DRM Technology To Be Added To MP3 Format
Bob Zer Fish writes "Cnet News.com has a leading story saying that the venerable MP3 music format is getting a makeover aimed at blocking unauthorized copying. Thomson and Fraunhofer, the companies that license and own the patents behind the MP3 digital music technology, are in the midst of creating a new digital rights management add-on. Of course, there are current standards, but most are incompatible."
An anonymous reader points to this brief mention as well.
I say it's time to start saving the setup files to the existing MP3 players w/o the DRM crap attached.
- OohGodYeah!
Its also been rumored that Longhorn will try to incorporate some versions of Windows Media player that will only play DRM MP3's.

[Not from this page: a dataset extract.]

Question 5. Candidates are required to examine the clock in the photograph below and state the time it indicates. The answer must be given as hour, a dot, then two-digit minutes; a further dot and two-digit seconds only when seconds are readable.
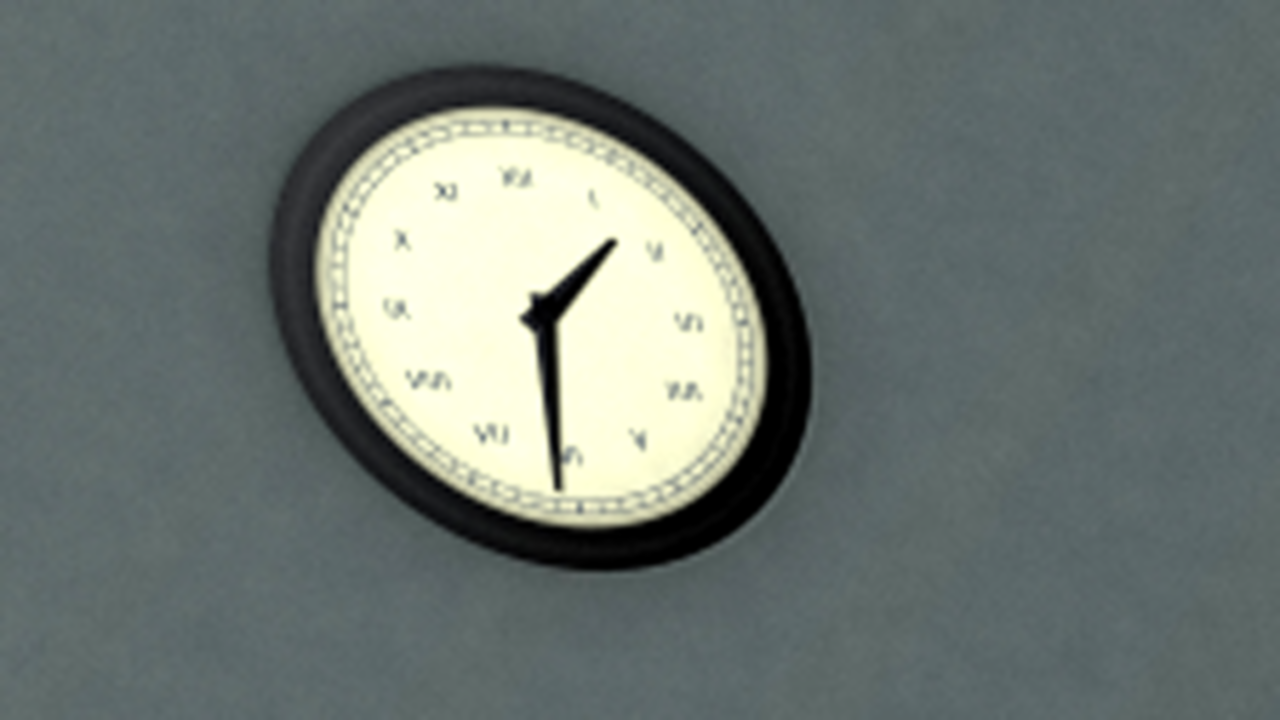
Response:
1.31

Exactly! Don't buy RIAA music. Download your shit online, use filesharing applications with bandwidth-limiting enabled so you are harder to detect. Change the default port numbers. Use obscure file sharing apps. Set up a node on freenet. Complain to your ISP and threaten to leave if they poo-poo P2P use. Teach others how to use file sharing properly. Avoid using file sharing at school, university, or work. Support BitTorrent by leaving your client running well after you're done downloading. Don't leave your filesharing apps unattended 24 hours a day. Keep your host free of viruses. Keep your music collections clean of tainted files or corrupt downloads.

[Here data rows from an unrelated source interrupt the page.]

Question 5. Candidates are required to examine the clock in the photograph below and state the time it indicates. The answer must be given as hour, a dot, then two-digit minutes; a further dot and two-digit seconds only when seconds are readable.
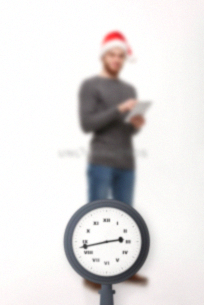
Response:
2.43
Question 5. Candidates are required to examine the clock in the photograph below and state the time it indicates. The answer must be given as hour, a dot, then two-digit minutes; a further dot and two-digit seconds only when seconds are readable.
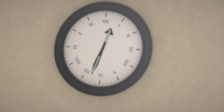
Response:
12.33
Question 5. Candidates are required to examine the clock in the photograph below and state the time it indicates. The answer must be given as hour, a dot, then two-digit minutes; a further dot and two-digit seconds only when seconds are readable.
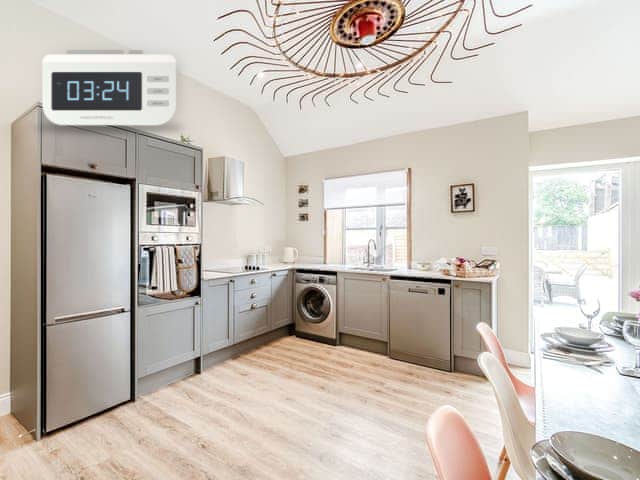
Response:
3.24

We're slowly killing the big record labels... keep up the good work. I'm not being sarcastic, I really want to see these evil bastards go poor.
Unacompanied Sonata
(To avoid the inevetable off-topic moderation: this is a story about a young musical prodigy who is raised completely separated from any outside influences, so he can create "pure" music.)
"Great men are not always wise: neither do the aged understand judgement." Job 32:9
Is this supposed to mean that no one can create anything new anymore, because it has "all been done before" ?

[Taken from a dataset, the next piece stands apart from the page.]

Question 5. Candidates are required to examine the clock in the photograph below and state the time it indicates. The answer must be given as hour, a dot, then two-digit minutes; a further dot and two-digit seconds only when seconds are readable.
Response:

I once read a Slashdot journal entry that concluded that the chance of copying something copyrighted was so great that the risk of having to spend the funds to defend oneself in court wasn't worth it. The legal standard for copying is "access" (has the defendant heard the plaintiff's work even once?) plus "substantial similarity" (are they similar?); once Their Experts have presented strong evidence that the songs are in fact similar, you'll probably bankrupt yourself before you can get Your Experts to prove that you'd never heard the song.
Oh here it is.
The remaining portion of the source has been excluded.